# Smoking steak from frozen?



## voltsmoker (Aug 12, 2017)

Hey everyone.  If you haven't tried it yet I found an awesome way to cook steak from frozen!  But it involves an oven.  Basically, you smear the steak with salt, pepper and olive oil on both sides, sear it for 90 seconds on each side and bake it at 175 for @50mins.  If you've never tried this I highly suggest it!   But I was wondering....has anyone out there ever tried this on a smoker?  I'm betting it would work the same but just wanted to find out.  Thanks for the inputs ahead of time.  VoltSmoker  :pot:


----------



## b-one (Aug 12, 2017)

I partially freeze Tri tip when smoking them.


----------



## dls1 (Aug 12, 2017)

I've cooked many steaks, as well as roasts, from frozen. Both in an oven as well as a smoker. It works well either way. No difference in the end except that one has a smoky flavor, and the other doesn't. I even did a 13 lb. turkey once from frozen on Thanksgiving, but that's a different story.

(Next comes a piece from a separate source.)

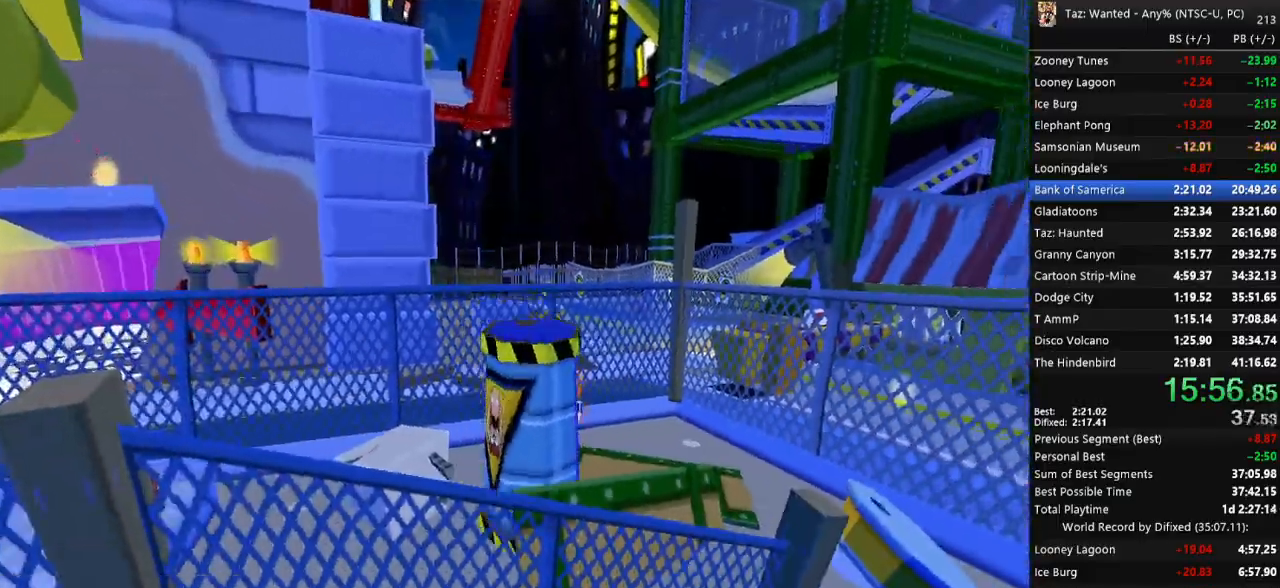
{"keys": [], "events": []}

I go by finished internal temperature rather than time, as you mention. The time can vary greatly based upon the the thickness of the cut of meat being cooked.


----------



## SmokinAl (Aug 13, 2017)

I've started with partially frozen meat in the smoker, but never tried it right out of the freezer frozen solid.

Al


----------



## voltsmoker (Aug 13, 2017)

Well thanks guys.  I guessed it'll work just needed a little shove of confidence and my thinking.  DLS1 turkey from frozen! Wow.  I may even try that someday.  If you have any pointers please lemme know.


----------